Sementara itu, Pemerintah Provinsi DKI Jakarta telah merilis Peraturan Daerah Nomor 2 Tahun 2020 tentang Penanggulangan Covid-19. Regulasi itu di antaranya menyebutkan bahwa setiap orang yang dengan sengaja menolak vaksin akan dipidana dengan pidana denda paling banyak sebesar Rp 5 juta.
Kendala Distribusi Vaksin
Meski telah melakukan berbagai upaya, program vaksinasi Covid-19 bukan tidak menemui kendala. Budi menceritakan, ia cukup panik lantaran ada delapan provinsi yang tidak bisa menampung vaksin Coronavac.
Kondisi itu terjadi lantaran kapasitas rantai pendingin di wilayah tersebut sudah penuh. Di sisi lain, Kementerian Kesehatan tidak memiliki laporan bahwa kapasitas penyimpanan di 8 provinsi itu tidak mencukupi.
Selain itu, Budi bilang distribusi vaksin tidak bisa dipantau secara daring di 34 provinsi.

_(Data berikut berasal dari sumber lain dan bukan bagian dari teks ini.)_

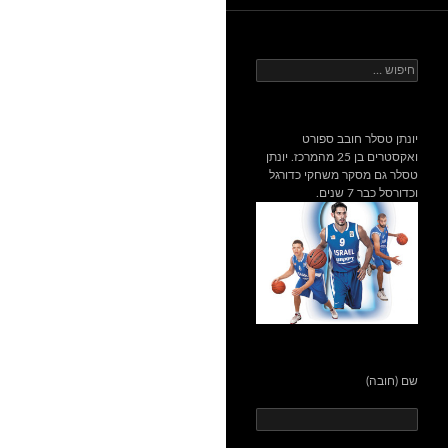
חיפוש:
יונתן טסלר חובב ספורט
ואקסטרים בן 25 מהמרכז. יונתן
טסלר גם מסקר משחקי כדורגל
וכדורסל כבר 7 שנים.
שם (חובה)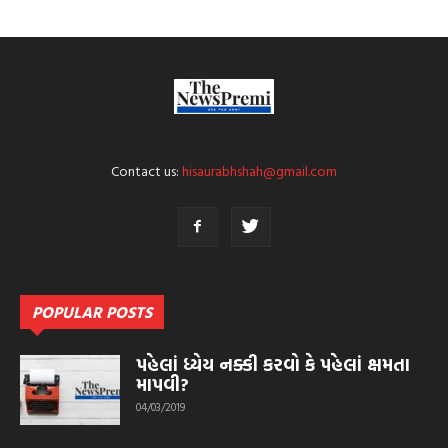
Contact us:
hisaurabhshah@gmail.com
POPULAR POSTS
પહેલાં ધ્યેય નક્કી કરવો કે પહેલાં ક્ષમતા
માપવી?
04/03/2019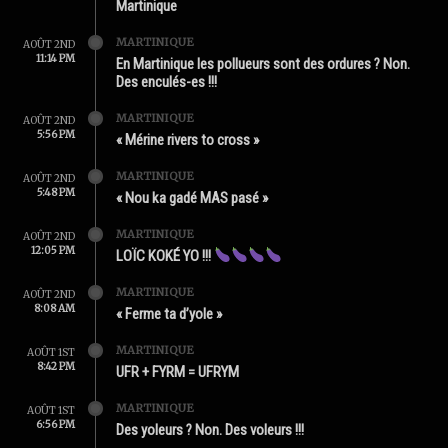
Martinique
MARTINIQUE
AOÛT 2ND
11:14 PM
En Martinique les pollueurs sont des ordures ? Non.
Des enculés-es !!!
MARTINIQUE
AOÛT 2ND
5:56 PM
« Mérine rivers to cross »
MARTINIQUE
AOÛT 2ND
5:48 PM
« Nou ka gadé MAS pasé »
MARTINIQUE
AOÛT 2ND
12:05 PM
LOÏC KOKÉ YO !!!
MARTINIQUE
AOÛT 2ND
8:08 AM
« Ferme ta d’yole »
MARTINIQUE
AOÛT 1ST
8:42 PM
UFR + FYRM = UFRYM
MARTINIQUE
AOÛT 1ST
6:56 PM
Des yoleurs ? Non. Des voleurs !!!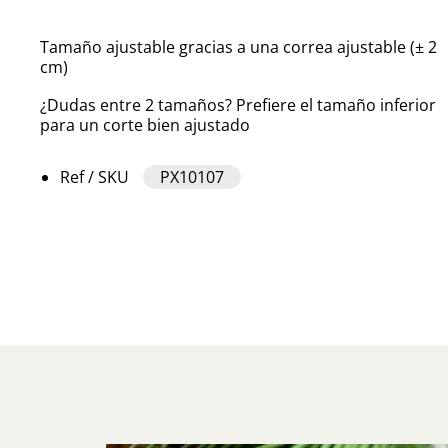
Tamaño ajustable gracias a una correa ajustable (± 2
cm)
¿Dudas entre 2 tamaños? Prefiere el tamaño inferior
para un corte bien ajustado
Ref / SKU
PX10107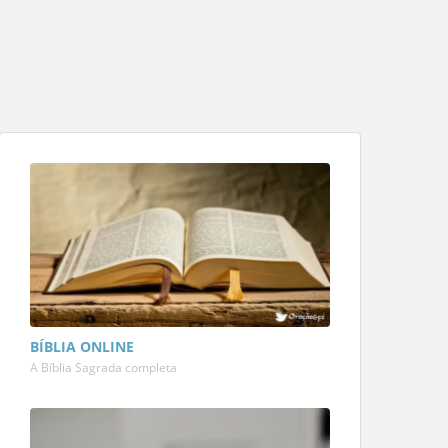
BÍBLIA ONLINE
A Bíblia Sagrada completa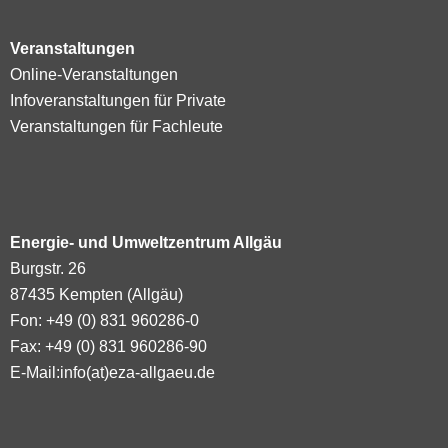
Veranstaltungen
Online-Veranstaltungen
Infoveranstaltungen für Private
Veranstaltungen für Fachleute
Energie- und Umweltzentrum Allgäu
Burgstr. 26
87435 Kempten (Allgäu)
Fon: +49 (0) 831 960286-0
Fax: +49 (0) 831 960286-90
E-Mail:
info(at)eza-allgaeu.de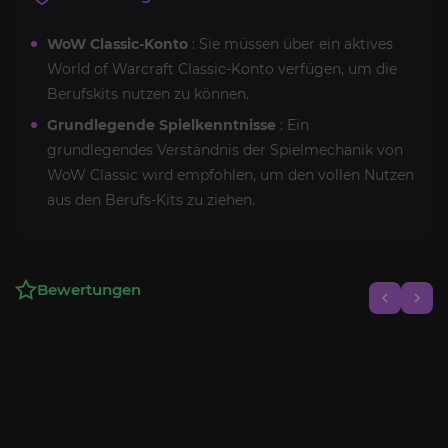
WoW Classic-Konto
: Sie müssen über ein aktives
World of Warcraft Classic-Konto verfügen, um die
Berufskits nutzen zu können.
Grundlegende Spielkenntnisse
: Ein
grundlegendes Verständnis der Spielmechanik von
WoW Classic wird empfohlen, um den vollen Nutzen
aus den Berufs-Kits zu ziehen.
Bewertungen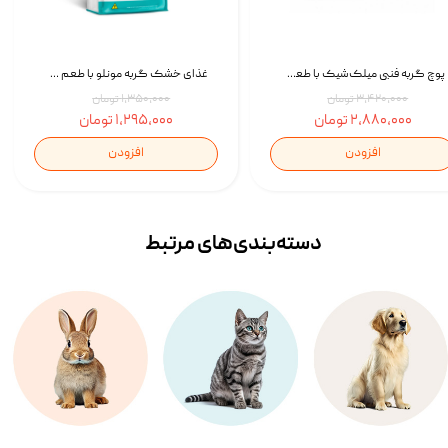
پوچ گربه فنبی میلک‌شیک با طعم مرغ Faenbei Cat Milk Shake Pouch بسته 12 عددی
غذای خشک گربه مونلو با طعم گوشت پرندگان و ماهی سالمون Monello Adult Hairball Control وزن 1 کیلوگرم
۳,۴۲۰,۰۰۰ تومان
۱,۳۵۰,۰۰۰ تومان
۲,۸۸۰,۰۰۰ تومان
۱,۲۹۵,۰۰۰ تومان
افزودن
افزودن
دسته‌بندی‌‌های مرتبط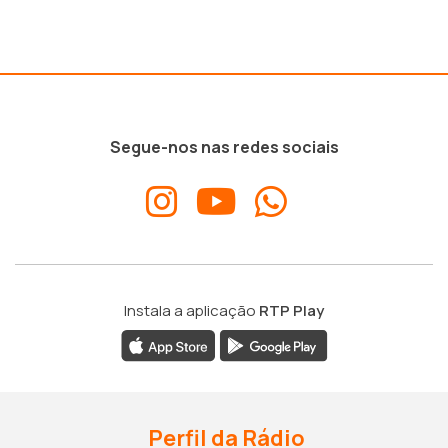
Segue-nos nas redes sociais
Instala a aplicação
RTP Play
Perfil da Rádio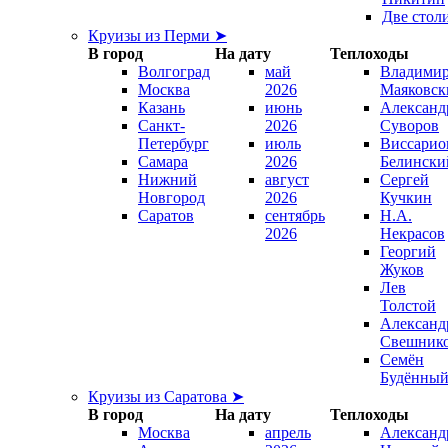
Две стол
Круизы из Перми ➤
В город
На дату
Теплоходы
Волгоград
май
Владими
Москва
2026
Маяковск
Казань
июнь
Александ
Санкт-
2026
Суворов
Петербург
июль
Виссарио
Самара
2026
Белински
Нижний
август
Сергей
Новгород
2026
Кучкин
Саратов
сентябрь
Н.А.
2026
Некрасов
Георгий
Жуков
Лев
Толстой
Александ
Свешник
Семён
Будённы
Круизы из Саратова ➤
В город
На дату
Теплоходы
Москва
апрель
Александ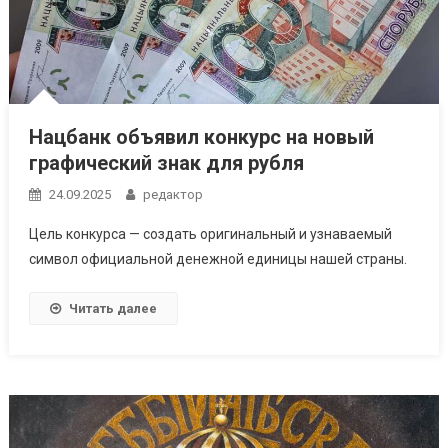
Нацбанк объявил конкурс на новый
графический знак для рубля
24.09.2025
редактор
Цель конкурса — создать оригинальный и узнаваемый
символ официальной денежной единицы нашей страны.
Читать далее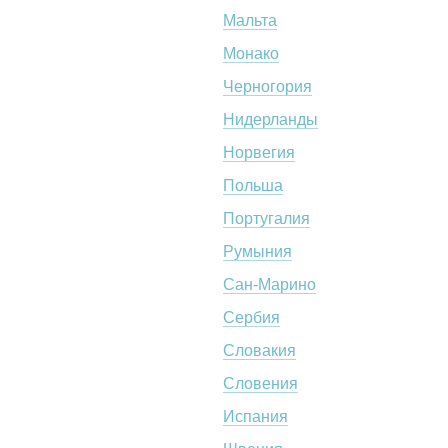
Мальта
Монако
Черногория
Нидерланды
Норвегия
Польша
Португалия
Румыния
Сан-Марино
Сербия
Словакия
Словения
Испания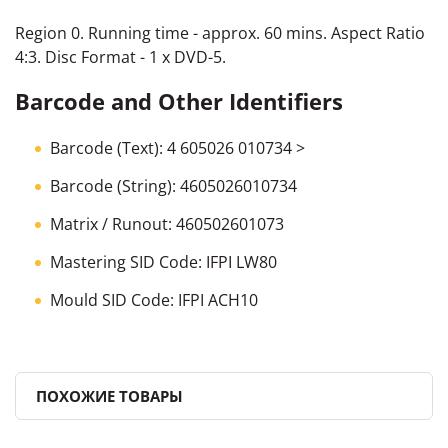
Region 0. Running time - approx. 60 mins. Aspect Ratio
4:3. Disc Format - 1 x DVD-5.
Barcode and Other Identifiers
Barcode
(Text):
4 605026 010734 >
Barcode
(String):
4605026010734
Matrix / Runout:
460502601073
Mastering SID Code:
IFPI LW80
Mould SID Code:
IFPI ACH10
ПОХОЖИЕ ТОВАРЫ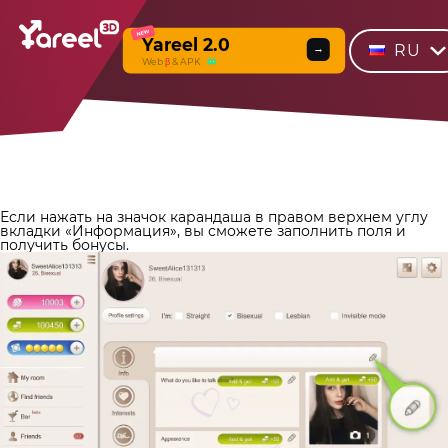
NEW
Yareel 2.0
RU
→
Web
β
& APK
Если нажать на значок карандаша в правом верхнем углу
вкладки «Информация», вы сможете заполнить поля и
получить бонусы.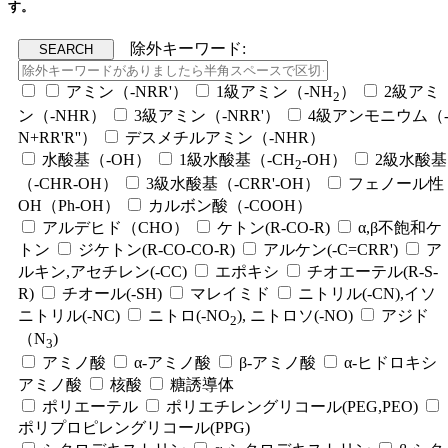
す。
除外キーワード:
アミン（-NRR'）
1級アミン（-NH
）
2級アミ
2
ン（-NHR）
3級アミン（-NRR'）
4級アンモニウム（
N+RR'R''）
デスメチルアミン（-NHR）
水酸基（-OH）
1級水酸基（-CH
-OH）
2級水酸基
2
（-CHR-OH）
3級水酸基（-CRR'-OH）
フェノール性
OH（Ph-OH）
カルボン酸（-COOH）
アルデヒド（CHO）
ケトン(R-CO-R)
α,β不飽和ケ
トン
ジケトン(R-CO-CO-R)
アルケン(-C=CRR')
ア
ルキン,アセチレン(-CC)
エポキシ
チオエーテル(R-S-
R)
チオール(-SH)
マレイミド
ニトリル(-CN),イソ
ニトリル(-NC)
ニトロ(-NO
), ニトロソ(-NO)
アジド
2
（N
)
3
アミノ酸
α-アミノ酸
β-アミノ酸
α-ヒドロキシ
アミノ酸
核酸
糖誘導体
ポリエーテル
ポリエチレングリコール(PEG,PEO)
ポリプロピレングリコール(PPG)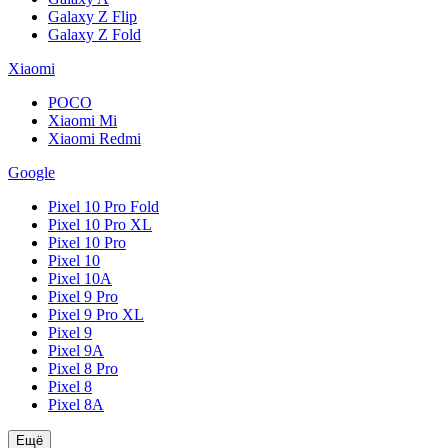
Galaxy Z Flip
Galaxy Z Fold
Xiaomi
POCO
Xiaomi Mi
Xiaomi Redmi
Google
Pixel 10 Pro Fold
Pixel 10 Pro XL
Pixel 10 Pro
Pixel 10
Pixel 10A
Pixel 9 Pro
Pixel 9 Pro XL
Pixel 9
Pixel 9A
Pixel 8 Pro
Pixel 8
Pixel 8A
Ещё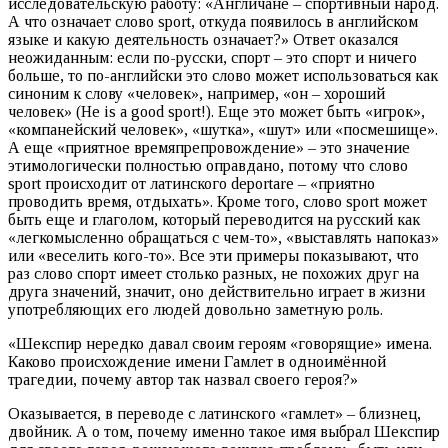
исследовательскую работу: «Англичане – спортивный народ.
А что означает слово sport, откуда появилось в английском
языке и какую деятельность означает?» Ответ оказался
неожиданным: если по-русски, спорт – это спорт и ничего
больше, то по-английски это слово может использоваться как
синоним к слову «человек», например, «он – хороший
человек» (He is a good sport!). Еще это может быть «игрок»,
«компанейский человек», «шутка», «шут» или «посмешище».
А еще «приятное времяпрепровождение» – это значение
этимологически полностью оправдано, потому что слово
sport происходит от латинского deportare – «приятно
проводить время, отдыхать». Кроме того, слово sport может
быть еще и глаголом, который переводится на русский как
«легкомысленно обращаться с чем-то», «выставлять напоказ»
или «веселить кого-то». Все эти примеры показывают, что
раз слово спорт имеет столько разных, не похожих друг на
друга значений, значит, оно действительно играет в жизни
употребляющих его людей довольно заметную роль.
«Шекспир нередко давал своим героям «говорящие» имена.
Каково происхождение имени Гамлет в одноимённой
трагедии, почему автор так назвал своего героя?»
Оказывается, в переводе с латинского «гамлет» – близнец,
двойник. А о том, почему именно такое имя выбрал Шекспир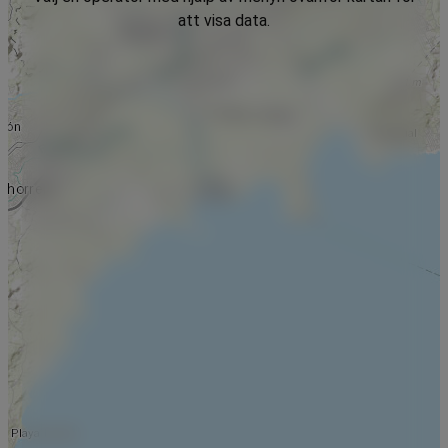
att visa data.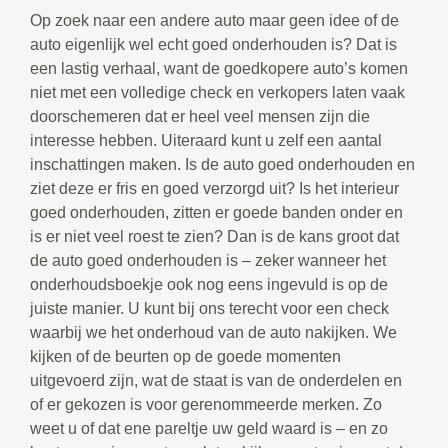
Op zoek naar een andere auto maar geen idee of de
auto eigenlijk wel echt goed onderhouden is? Dat is
een lastig verhaal, want de goedkopere auto’s komen
niet met een volledige check en verkopers laten vaak
doorschemeren dat er heel veel mensen zijn die
interesse hebben. Uiteraard kunt u zelf een aantal
inschattingen maken. Is de auto goed onderhouden en
ziet deze er fris en goed verzorgd uit? Is het interieur
goed onderhouden, zitten er goede banden onder en
is er niet veel roest te zien? Dan is de kans groot dat
de auto goed onderhouden is – zeker wanneer het
onderhoudsboekje ook nog eens ingevuld is op de
juiste manier. U kunt bij ons terecht voor een check
waarbij we het onderhoud van de auto nakijken. We
kijken of de beurten op de goede momenten
uitgevoerd zijn, wat de staat is van de onderdelen en
of er gekozen is voor gerenommeerde merken. Zo
weet u of dat ene pareltje uw geld waard is – en zo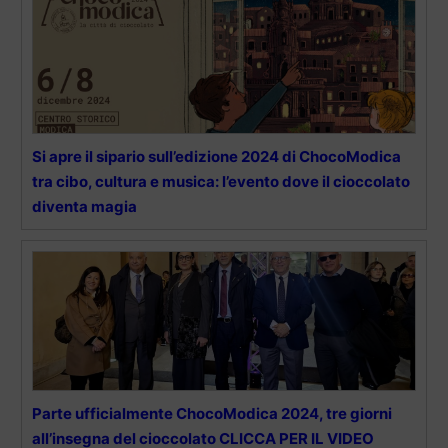
Si apre il sipario sull’edizione 2024 di ChocoModica
tra cibo, cultura e musica: l’evento dove il cioccolato
diventa magia
Parte ufficialmente ChocoModica 2024, tre giorni
all’insegna del cioccolato CLICCA PER IL VIDEO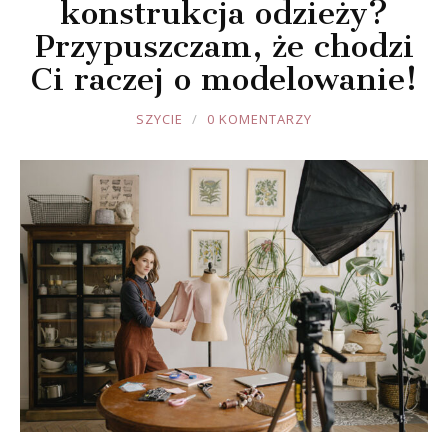
konstrukcja odzieży?
Przypuszczam, że chodzi
Ci raczej o modelowanie!
JOULE
SZYCIE
0 KOMENTARZY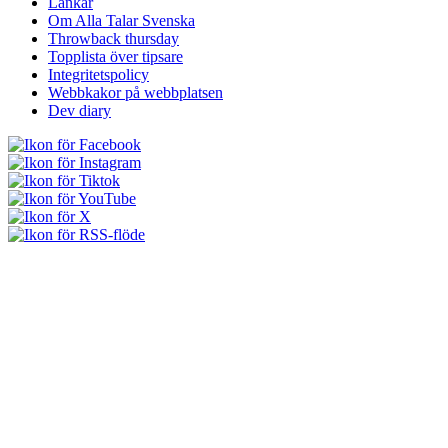
Länkar
Om Alla Talar Svenska
Throwback thursday
Topplista över tipsare
Integritetspolicy
Webbkakor på webbplatsen
Dev diary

Padahal, Bio Farma telah memiliki fasilitas pemantauan suhu vaksin yang bisa dipantau setiap detik.
"Bio Farma bisa memantau secara online. Ke mana bergerak, suhu keliatan. Tapi begitu serah terima ke provinsi, data itu hilang," ujar dia. Hal ini terjadi karena ketidaksiapan infrastruktur di daerah.
Oleh karena itu, pemantauan vaksin di daerah harus menggunakan sistem manual. Namun sejak ada revisi Undang-Undang Otonomi Daerah, tidak semua sistem manual di daerah berjalan dengan baik.
"Sehingga kami ada rasa kekhawatiran. Kita tidak tahu sampai sana, vaksin bagus atau rusak," kata Budi. Ia pun tengah mencari solusi untuk menyelesaikan masalah distribusi vaksin.